■ Passage to read
▽

Infosec glossary
Passwordless Authentication
Passwordless authentication is a broad term, which is why it often gets used loosely. The useful version describes authentication methods that do not require the user to enter a password as the primary secret during sign-in.
Why the term became common
Passwords create predictable problems: reuse, phishing, reset overhead, and weak user behavior. Passwordless authentication became a common term because teams wanted models that reduced those weaknesses without making sign-in harder to use.
That does not mean every passwordless method is equally strong. The umbrella is useful, but the underlying mechanism still matters.
What sits inside passwordless authentication
Passwordless authentication can include several approaches, from passkeys to certificate-backed or device-based methods. What they share is that the user is not authenticating by transmitting a reusable password to the service.
This is why good definitions of passwordless authentication point to the underlying mechanism instead of stopping at the phrase itself.

△

■ Task directions
Duplicate the part of the glossary entry on passwordless authentication starting with "Why the term" and going on through "to the service.". The lines that follow were taken from a different source than the glossary entry.

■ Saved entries

▽

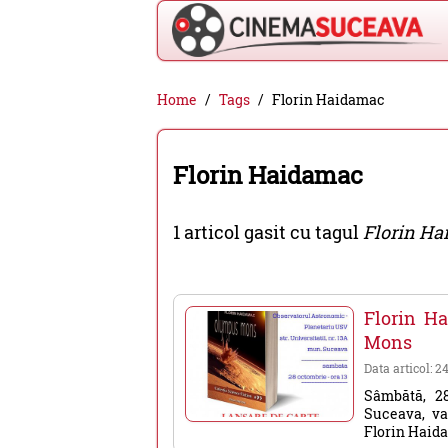
Cinema
Home
Tags
Florin Haidamac
Suceava
-
Florin Haidamac
filme
cinema,
1 articol gasit cu tagul
Florin H
stiri
si
evenimente
Florin H
din
Mons
Suceava
Data articol: 2
Sâmbătă, 28
Suceava, va
Florin Haida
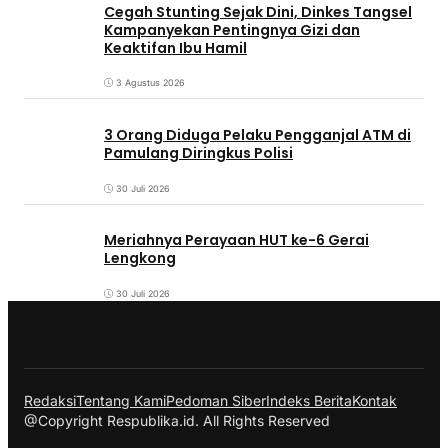
Cegah Stunting Sejak Dini, Dinkes Tangsel
Kampanyekan Pentingnya Gizi dan
Keaktifan Ibu Hamil
3 Agustus 2026
3 Orang Diduga Pelaku Pengganjal ATM di
Pamulang Diringkus Polisi
30 Juli 2026
Meriahnya Perayaan HUT ke-6 Gerai
Lengkong
30 Juli 2026
Redaksi
Tentang Kami
Pedoman Siber
Indeks Berita
Kontak
@Copyright Respublika.id. All Rights Reserved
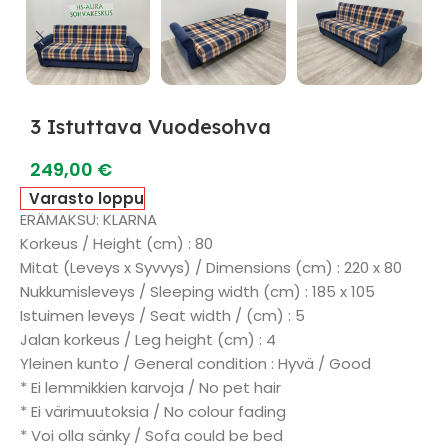
3 Istuttava Vuodesohva
249,00
€
Varasto loppu
ERÄMAKSU: KLARNA
Korkeus / Height (cm) : 80
Mitat (Leveys x Syvvys) / Dimensions (cm) : 220 x 80
Nukkumisleveys / Sleeping width (cm) : 185 x 105
Istuimen leveys / Seat width / (cm) : 5
Jalan korkeus / Leg height (cm) : 4
Yleinen kunto / General condition : Hyvä / Good
* Ei lemmikkien karvoja / No pet hair
* Ei värimuutoksia / No colour fading
* Voi olla sänky / Sofa could be bed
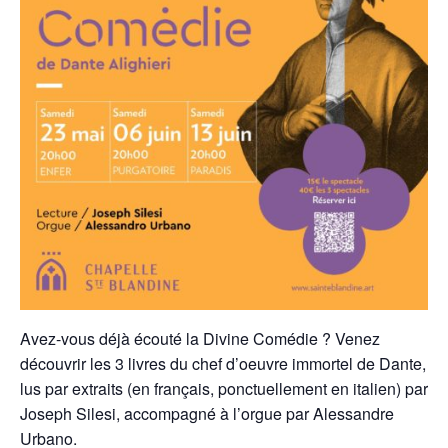
Avez-vous déjà écouté la Divine Comédie ? Venez
découvrir les 3 livres du chef d’oeuvre immortel de Dante,
lus par extraits (en français, ponctuellement en italien) par
Joseph Silesi, accompagné à l’orgue par Alessandre
Urbano.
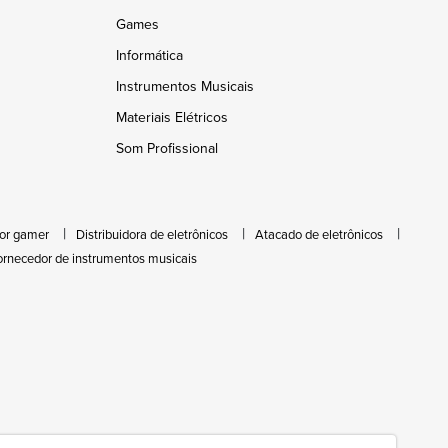
Games
Informática
Instrumentos Musicais
Materiais Elétricos
Som Profissional
or gamer
Distribuidora de eletrônicos
Atacado de eletrônicos
ornecedor de instrumentos musicais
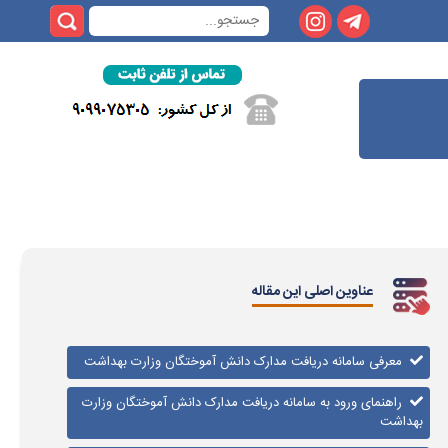
عناوین اصلی این مقاله
معرفی سامانه دریافت مدارک دانش آموختگان وزارت بهداشت
راهنمای ورود به سامانه دریافت مدارک دانش آموختگان وزارت
بهداشت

△

■ The answer
Why the term became common
Passwords create predictable problems: reuse, phishing, reset overhead, and weak user behavior. Passwordless authentication became a common term because teams wanted models that reduced those weaknesses without making sign-in harder to use.
That does not mean every passwordless method is equally strong. The umbrella is useful, but the underlying mechanism still matters.
What sits inside passwordless authentication
Passwordless authentication can include several approaches, from passkeys to certificate-backed or device-based methods. What they share is that the user is not authenticating by transmitting a reusable password to the service.